Richiesta scritta 1 =
Ricopia il brano della recensione che va da "Fortunatamente per il" a "appassionati: il birdwatching.".
Richiesta scritta 2 =
Ripeti identiche le righe del dataset, dalla riga con "common name: Pacific starflower" fino all'ultima riga, entrambe comprese. Non aggiungere altro.

Testo scelto =
——————

Da tempo, ormai, si combatte contro i mulini a vento di una distribuzione italiana completamente scriteriata nell'assegnare titoli in grado di fuorviare il pubblico minando la credibilità di film che potrebbero, al contrario, risultare interessanti: Un anno da leoni è soltanto l'ultima di una lunga serie di vittime che, a causa dei suddetti adattamenti, hanno rischiato di passare completamente inosservate in casa Ford, un pò come capitò con Se mi lasci ti cancello, Quando l'amore brucia l'anima o Strafumati - per citare solo alcuni esempi a dir poco eclatanti -.
Fortunatamente per il sottoscritto, la consueta rubrica sulle uscite settimanali che condivido con quello scellerato del mio antagonista Cannibale ha portato alla visione del trailer di The big year, con conseguente curiosità rispetto a ciò che un regista avrebbe potuto tirare fuori da quello che è notoriamente uno degli argomenti più noiosi del mondo per i non appassionati: il birdwatching.
E qui, dopo l'agghiacciante titolo italiano, c'è stata la seconda sorpresa: perchè nonostante la presenza di Jack Black, Steve Martin e Owen Wilson e l'aria da commedia leggera, il lavoro di David Frankel - che firmò Il diavolo veste Prada ed il sottovalutato e da me decisamente gradito Io e Marley - ha più lo spirito della malinconia agrodolce tipico del Sundance, e gioca le sue carte migliori raccontando, di fatto, la storia di tre passioni - e tre solitudini - profondamente diverse tra loro ma che hanno nel birdwatching lo stesso canale di sfogo.
Interessante, in questo senso, il piglio di regista e sceneggiatori rispetto ai protagonisti, descritti con grande equilibrio e mostrati nei loro lati migliori e peggiori con un'affezione insolita, quasi più simile a quella di un romanzo che non al classico lungometraggio senza impegno che si pensa di incontrare nove volte su dieci in sala in questo periodo dell'anno.

——————

Righe del dataset =
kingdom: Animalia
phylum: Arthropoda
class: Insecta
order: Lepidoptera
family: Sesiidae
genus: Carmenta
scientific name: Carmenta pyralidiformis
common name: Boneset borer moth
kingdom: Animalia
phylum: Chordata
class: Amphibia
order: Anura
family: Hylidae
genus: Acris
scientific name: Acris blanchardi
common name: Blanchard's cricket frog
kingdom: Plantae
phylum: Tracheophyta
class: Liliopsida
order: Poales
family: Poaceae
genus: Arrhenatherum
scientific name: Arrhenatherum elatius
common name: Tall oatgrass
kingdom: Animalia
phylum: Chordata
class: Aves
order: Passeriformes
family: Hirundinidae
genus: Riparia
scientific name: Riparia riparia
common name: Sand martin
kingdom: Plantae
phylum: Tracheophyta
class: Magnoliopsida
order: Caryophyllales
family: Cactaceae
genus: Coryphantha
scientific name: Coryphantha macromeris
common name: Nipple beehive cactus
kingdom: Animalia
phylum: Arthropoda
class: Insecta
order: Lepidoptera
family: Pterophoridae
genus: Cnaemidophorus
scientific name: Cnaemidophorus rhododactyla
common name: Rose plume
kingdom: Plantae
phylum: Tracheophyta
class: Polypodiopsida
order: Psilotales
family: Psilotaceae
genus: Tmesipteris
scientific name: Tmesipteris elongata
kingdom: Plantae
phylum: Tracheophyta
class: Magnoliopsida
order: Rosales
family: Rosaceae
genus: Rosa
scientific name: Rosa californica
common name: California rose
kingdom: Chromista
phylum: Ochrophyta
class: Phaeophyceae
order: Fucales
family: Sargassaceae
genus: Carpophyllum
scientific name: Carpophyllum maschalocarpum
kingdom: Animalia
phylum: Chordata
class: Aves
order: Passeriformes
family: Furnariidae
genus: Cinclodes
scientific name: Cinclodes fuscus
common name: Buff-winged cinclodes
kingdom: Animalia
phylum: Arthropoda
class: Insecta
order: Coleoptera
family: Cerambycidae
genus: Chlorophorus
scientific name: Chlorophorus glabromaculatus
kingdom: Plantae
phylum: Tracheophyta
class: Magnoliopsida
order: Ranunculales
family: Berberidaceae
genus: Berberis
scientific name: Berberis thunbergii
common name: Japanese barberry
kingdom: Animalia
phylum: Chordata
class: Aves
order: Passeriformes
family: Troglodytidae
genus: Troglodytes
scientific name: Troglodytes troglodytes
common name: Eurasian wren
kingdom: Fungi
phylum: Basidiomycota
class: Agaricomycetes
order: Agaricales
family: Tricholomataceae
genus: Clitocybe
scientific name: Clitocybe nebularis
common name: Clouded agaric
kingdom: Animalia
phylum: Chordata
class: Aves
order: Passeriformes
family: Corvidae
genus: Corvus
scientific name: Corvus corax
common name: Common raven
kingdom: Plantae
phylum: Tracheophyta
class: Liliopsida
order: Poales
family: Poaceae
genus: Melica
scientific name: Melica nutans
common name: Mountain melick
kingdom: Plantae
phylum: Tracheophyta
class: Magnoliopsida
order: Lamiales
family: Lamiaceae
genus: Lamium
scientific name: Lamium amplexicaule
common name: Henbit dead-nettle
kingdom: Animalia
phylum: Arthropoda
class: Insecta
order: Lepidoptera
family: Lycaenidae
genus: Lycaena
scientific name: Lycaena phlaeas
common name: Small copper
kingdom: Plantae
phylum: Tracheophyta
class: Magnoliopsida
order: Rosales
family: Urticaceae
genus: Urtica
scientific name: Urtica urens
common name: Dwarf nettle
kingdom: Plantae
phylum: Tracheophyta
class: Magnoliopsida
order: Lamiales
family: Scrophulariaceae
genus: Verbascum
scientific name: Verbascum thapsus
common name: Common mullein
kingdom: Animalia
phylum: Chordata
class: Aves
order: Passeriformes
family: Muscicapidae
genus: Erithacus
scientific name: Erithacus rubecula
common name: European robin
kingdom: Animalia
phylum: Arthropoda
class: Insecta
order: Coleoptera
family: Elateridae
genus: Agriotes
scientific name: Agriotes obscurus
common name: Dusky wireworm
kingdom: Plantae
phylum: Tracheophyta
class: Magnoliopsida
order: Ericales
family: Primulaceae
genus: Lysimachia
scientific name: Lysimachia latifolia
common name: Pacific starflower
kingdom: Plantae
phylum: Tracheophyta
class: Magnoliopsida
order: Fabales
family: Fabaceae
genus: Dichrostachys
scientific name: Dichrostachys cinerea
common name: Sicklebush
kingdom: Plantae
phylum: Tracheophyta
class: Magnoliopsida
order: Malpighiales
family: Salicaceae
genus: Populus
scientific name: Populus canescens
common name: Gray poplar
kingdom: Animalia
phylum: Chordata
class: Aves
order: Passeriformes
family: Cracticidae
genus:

——————

Soluzione completa 1 =
Fortunatamente per il sottoscritto, la consueta rubrica sulle uscite settimanali che condivido con quello scellerato del mio antagonista Cannibale ha portato alla visione del trailer di The big year, con conseguente curiosità rispetto a ciò che un regista avrebbe potuto tirare fuori da quello che è notoriamente uno degli argomenti più noiosi del mondo per i non appassionati: il birdwatching.

Soluzione completa 2 =
common name: Pacific starflower
kingdom: Plantae
phylum: Tracheophyta
class: Magnoliopsida
order: Fabales
family: Fabaceae
genus: Dichrostachys
scientific name: Dichrostachys cinerea
common name: Sicklebush
kingdom: Plantae
phylum: Tracheophyta
class: Magnoliopsida
order: Malpighiales
family: Salicaceae
genus: Populus
scientific name: Populus canescens
common name: Gray poplar
kingdom: Animalia
phylum: Chordata
class: Aves
order: Passeriformes
family: Cracticidae
genus:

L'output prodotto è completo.